Listed entries —
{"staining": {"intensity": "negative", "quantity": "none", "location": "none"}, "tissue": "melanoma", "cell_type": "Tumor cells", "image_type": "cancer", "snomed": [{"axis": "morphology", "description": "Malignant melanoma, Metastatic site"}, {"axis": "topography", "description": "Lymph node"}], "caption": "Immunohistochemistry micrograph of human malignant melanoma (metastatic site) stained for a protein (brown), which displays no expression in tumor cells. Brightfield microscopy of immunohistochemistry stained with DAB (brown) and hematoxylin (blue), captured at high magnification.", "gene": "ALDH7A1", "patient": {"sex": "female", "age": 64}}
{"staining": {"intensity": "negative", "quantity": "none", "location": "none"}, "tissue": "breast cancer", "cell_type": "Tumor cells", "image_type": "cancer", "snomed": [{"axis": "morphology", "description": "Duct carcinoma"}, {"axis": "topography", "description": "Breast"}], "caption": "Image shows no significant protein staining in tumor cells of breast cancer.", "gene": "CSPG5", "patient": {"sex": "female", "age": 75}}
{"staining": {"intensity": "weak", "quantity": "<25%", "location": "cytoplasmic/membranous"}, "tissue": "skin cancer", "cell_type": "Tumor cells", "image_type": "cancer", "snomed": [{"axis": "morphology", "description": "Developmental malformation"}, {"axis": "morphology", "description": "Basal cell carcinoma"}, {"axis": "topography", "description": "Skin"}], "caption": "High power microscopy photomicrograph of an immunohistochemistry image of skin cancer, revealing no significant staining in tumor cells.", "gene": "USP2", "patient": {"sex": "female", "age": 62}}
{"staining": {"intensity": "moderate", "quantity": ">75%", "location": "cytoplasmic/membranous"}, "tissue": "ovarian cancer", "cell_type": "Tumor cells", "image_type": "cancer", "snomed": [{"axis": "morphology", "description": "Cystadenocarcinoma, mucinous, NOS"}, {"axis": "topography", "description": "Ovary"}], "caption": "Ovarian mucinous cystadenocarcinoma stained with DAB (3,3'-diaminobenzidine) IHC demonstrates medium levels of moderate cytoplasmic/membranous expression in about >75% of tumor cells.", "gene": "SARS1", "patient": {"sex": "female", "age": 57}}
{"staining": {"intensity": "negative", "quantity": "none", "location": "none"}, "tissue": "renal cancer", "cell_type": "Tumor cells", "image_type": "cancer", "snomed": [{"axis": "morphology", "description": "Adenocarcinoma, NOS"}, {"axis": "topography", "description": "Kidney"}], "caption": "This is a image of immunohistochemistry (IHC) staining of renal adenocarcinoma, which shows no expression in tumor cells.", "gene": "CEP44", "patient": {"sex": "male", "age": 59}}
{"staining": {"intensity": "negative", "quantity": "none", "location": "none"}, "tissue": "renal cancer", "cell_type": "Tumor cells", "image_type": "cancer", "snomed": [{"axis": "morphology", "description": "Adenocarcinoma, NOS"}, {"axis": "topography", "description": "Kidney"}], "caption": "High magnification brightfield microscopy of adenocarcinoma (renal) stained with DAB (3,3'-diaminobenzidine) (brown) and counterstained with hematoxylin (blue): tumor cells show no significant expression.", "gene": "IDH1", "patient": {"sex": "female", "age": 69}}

Exercise prompt — Please give back the listing in full; each line must match exactly.

Exercise output —
{"staining": {"intensity": "negative", "quantity": "none", "location": "none"}, "tissue": "melanoma", "cell_type": "Tumor cells", "image_type": "cancer", "snomed": [{"axis": "morphology", "description": "Malignant melanoma, Metastatic site"}, {"axis": "topography", "description": "Lymph node"}], "caption": "Immunohistochemistry micrograph of human malignant melanoma (metastatic site) stained for a protein (brown), which displays no expression in tumor cells. Brightfield microscopy of immunohistochemistry stained with DAB (brown) and hematoxylin (blue), captured at high magnification.", "gene": "ALDH7A1", "patient": {"sex": "female", "age": 64}}
{"staining": {"intensity": "negative", "quantity": "none", "location": "none"}, "tissue": "breast cancer", "cell_type": "Tumor cells", "image_type": "cancer", "snomed": [{"axis": "morphology", "description": "Duct carcinoma"}, {"axis": "topography", "description": "Breast"}], "caption": "Image shows no significant protein staining in tumor cells of breast cancer.", "gene": "CSPG5", "patient": {"sex": "female", "age": 75}}
{"staining": {"intensity": "weak", "quantity": "<25%", "location": "cytoplasmic/membranous"}, "tissue": "skin cancer", "cell_type": "Tumor cells", "image_type": "cancer", "snomed": [{"axis": "morphology", "description": "Developmental malformation"}, {"axis": "morphology", "description": "Basal cell carcinoma"}, {"axis": "topography", "description": "Skin"}], "caption": "High power microscopy photomicrograph of an immunohistochemistry image of skin cancer, revealing no significant staining in tumor cells.", "gene": "USP2", "patient": {"sex": "female", "age": 62}}
{"staining": {"intensity": "moderate", "quantity": ">75%", "location": "cytoplasmic/membranous"}, "tissue": "ovarian cancer", "cell_type": "Tumor cells", "image_type": "cancer", "snomed": [{"axis": "morphology", "description": "Cystadenocarcinoma, mucinous, NOS"}, {"axis": "topography", "description": "Ovary"}], "caption": "Ovarian mucinous cystadenocarcinoma stained with DAB (3,3'-diaminobenzidine) IHC demonstrates medium levels of moderate cytoplasmic/membranous expression in about >75% of tumor cells.", "gene": "SARS1", "patient": {"sex": "female", "age": 57}}
{"staining": {"intensity": "negative", "quantity": "none", "location": "none"}, "tissue": "renal cancer", "cell_type": "Tumor cells", "image_type": "cancer", "snomed": [{"axis": "morphology", "description": "Adenocarcinoma, NOS"}, {"axis": "topography", "description": "Kidney"}], "caption": "This is a image of immunohistochemistry (IHC) staining of renal adenocarcinoma, which shows no expression in tumor cells.", "gene": "CEP44", "patient": {"sex": "male", "age": 59}}
{"staining": {"intensity": "negative", "quantity": "none", "location": "none"}, "tissue": "renal cancer", "cell_type": "Tumor cells", "image_type": "cancer", "snomed": [{"axis": "morphology", "description": "Adenocarcinoma, NOS"}, {"axis": "topography", "description": "Kidney"}], "caption": "High magnification brightfield microscopy of adenocarcinoma (renal) stained with DAB (3,3'-diaminobenzidine) (brown) and counterstained with hematoxylin (blue): tumor cells show no significant expression.", "gene": "IDH1", "patient": {"sex": "female", "age": 69}}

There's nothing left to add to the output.